The Xen_Template monitor script appears similar to the following example:

#!/bin/bash
. /opt/novell/ncs/lib/ncsfuncs
export OCF_ROOT=/usr/lib/ocf/

#define domU name
OCF_RESOURCE_INSTANCE=xen_vm_name

#define shared volume name
VOLUME_NAME=$OCF_RESOURCE_INSTANCE

#define the volume group name
CONTAINER_NAME=name
# define the device
MOUNT_DEV=/dev/$CONTAINER_NAME/$VOLUME_NAME

# filesystem settings
export OCF_RESKEY_device=$MOUNT_DEV
export OCF_RESKEY_directory=/mnt/$OCF_RESOURCE_INSTANCE
export OCF_RESKEY_fstype=ext3
#export OCF_RESKEY_options=

# service settings
export OCF_RESKEY_xmfile=$OCF_RESKEY_directory/$OCF_RESOURCE_INSTANCE

#check the logical volume
exit_on_error status_lv $MOUNT_DEV

# status of the file system
exit_on_error ocf_status Filesystem

# status of the service
exit_on_error ocf_status Xen

# return status
exit 0

Sample XenLive_Template Monitor Script

The XenLive_Template monitor script appears similar to the following example:

#!/bin/bash
. /opt/novell/ncs/lib/ncsfuncs
export OCF_ROOT=/usr/lib/ocf/
OCF_RESOURCE_INSTANCE=xen_vm_name

# filesystem settings
export OCF_RESKEY_directory=/mnt/$OCF_RESOURCE_INSTANCE

# service settings
export OCF_RESKEY_xmfile=$OCF_RESKEY_directory/$OCF_RESOURCE_INSTANCE

# status of the service
exit_on_error ocf_status Xen

# return status
exit 0

14.2.3 Setting Up Live Migration

Live migrations use the XenLive template. You can manually copy the virtual machine configuration files to the same path on each node of the cluster, or you can set up an OCFS2 file system for the configuration files. Do one of the following:

  • Manually copy the configuration file for the virtual machine to the same directory (the path must be the same) on each cluster node where the virtual machine will run.

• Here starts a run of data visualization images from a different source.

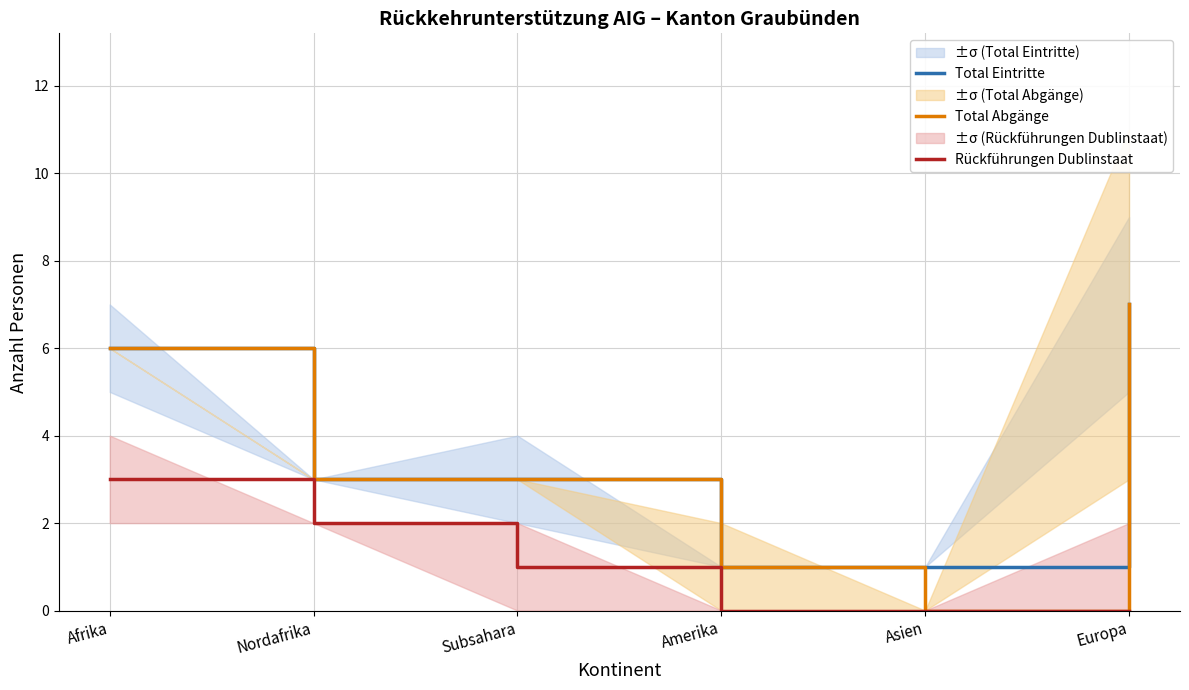

What is the total value across all series at Subsahara?

7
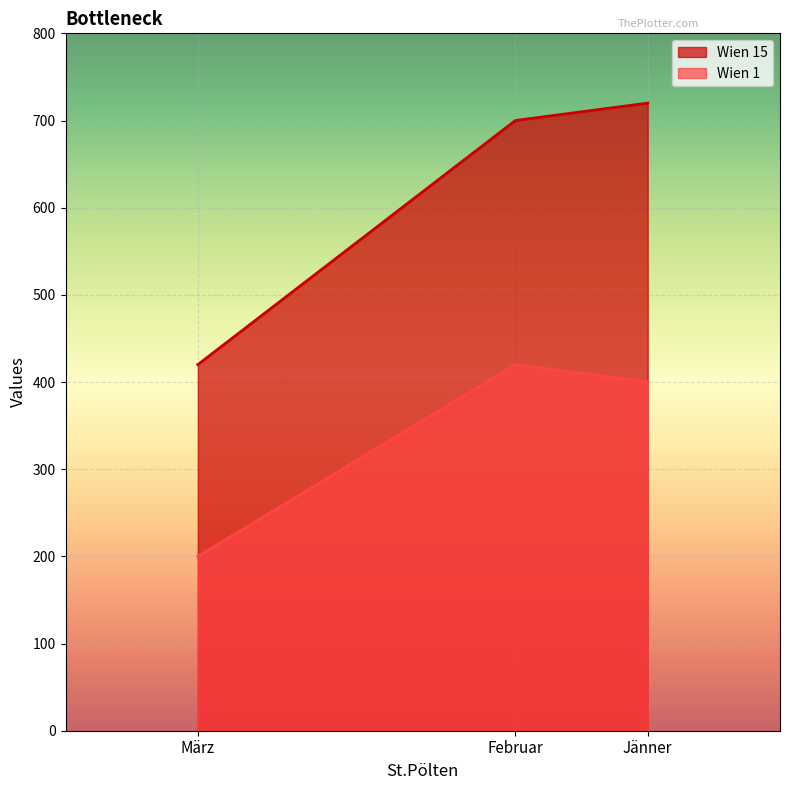

At which label does Wien 1 reach its minimum?

März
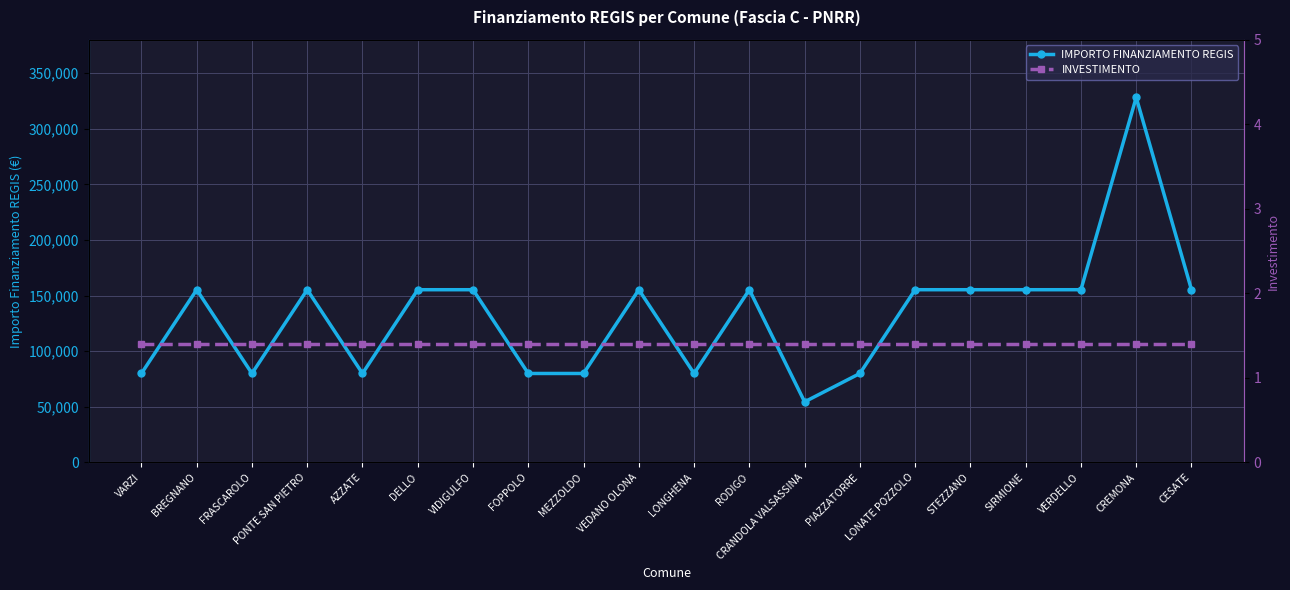

What position from the left is VARZI?

1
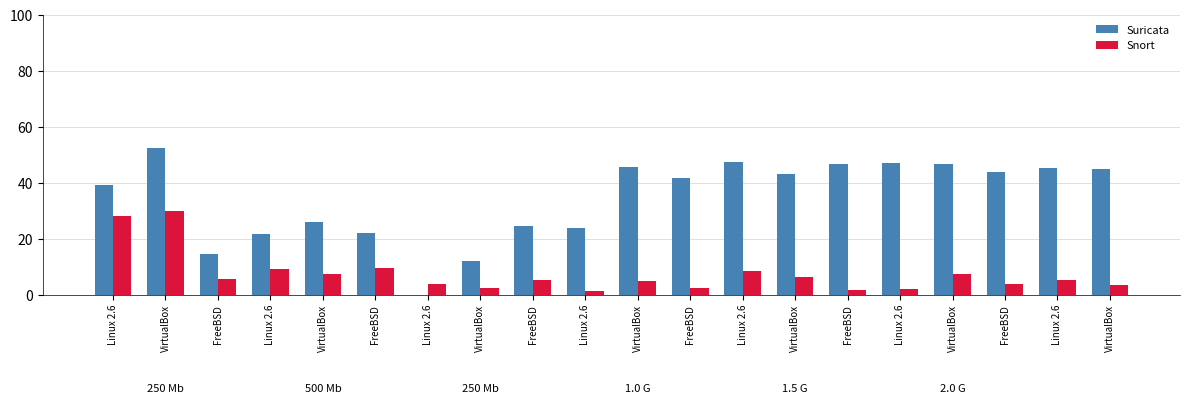

What value does the Suricata series have at VirtualBox?

52.4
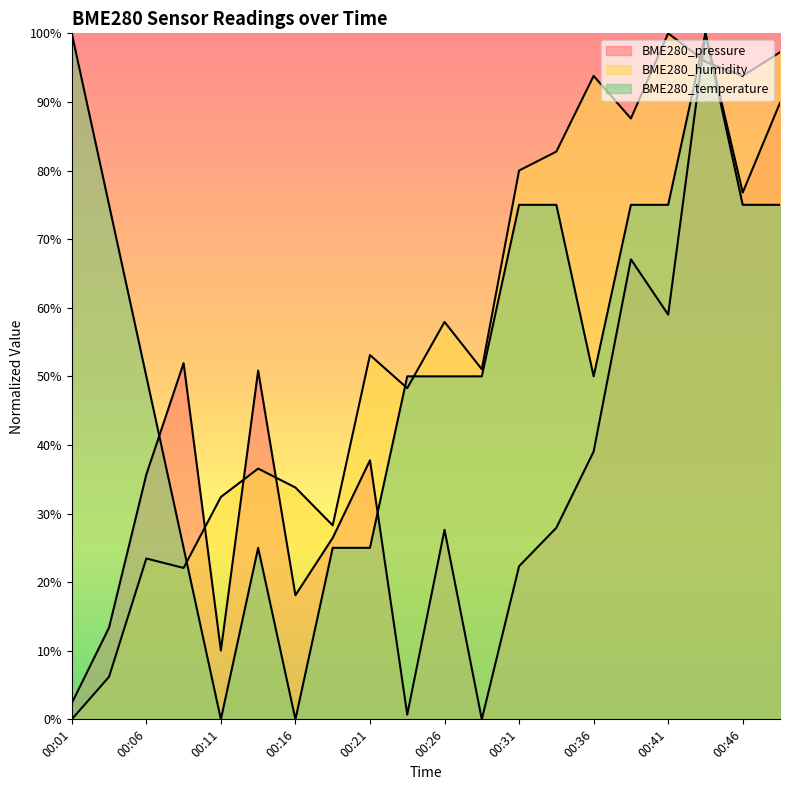

Rank the categories by BME280_humidity value from highest to lowest.

00:41, 00:49, 00:44, 00:36, 00:46, 00:39, 00:34, 00:31, 00:26, 00:21, 00:29, 00:24, 00:14, 00:16, 00:11, 00:19, 00:06, 00:09, 00:04, 00:01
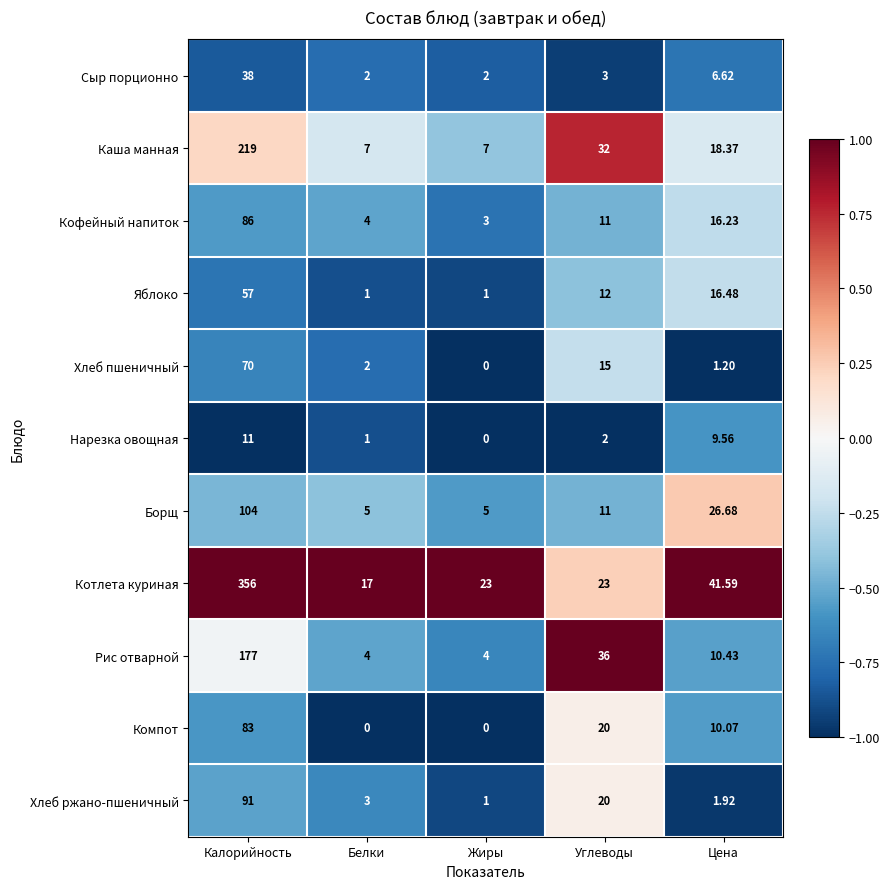

At which category does the chart reach its peak across all series?

Калорийность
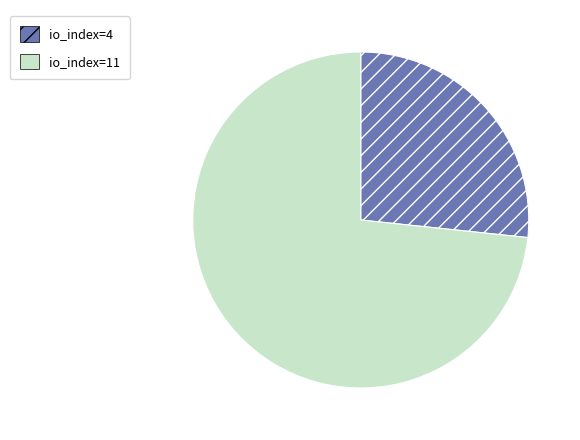

Rank the categories by value from lowest to highest.

io_index=4, io_index=11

  • Configure the OCFS2 file system on a shared disk system and copy the virtual machine configuration file to a directory on the file system. You also must ensure that all cluster nodes where the virtual machine will run have access to the OCFS2 file system on the shared disk system.

    Ensure that your OCFS2 file system is working properly before you attempt to use it with OES Cluster Services.

    For detailed information about using OCFS2, see the OCFS2 Project on the Oracle website.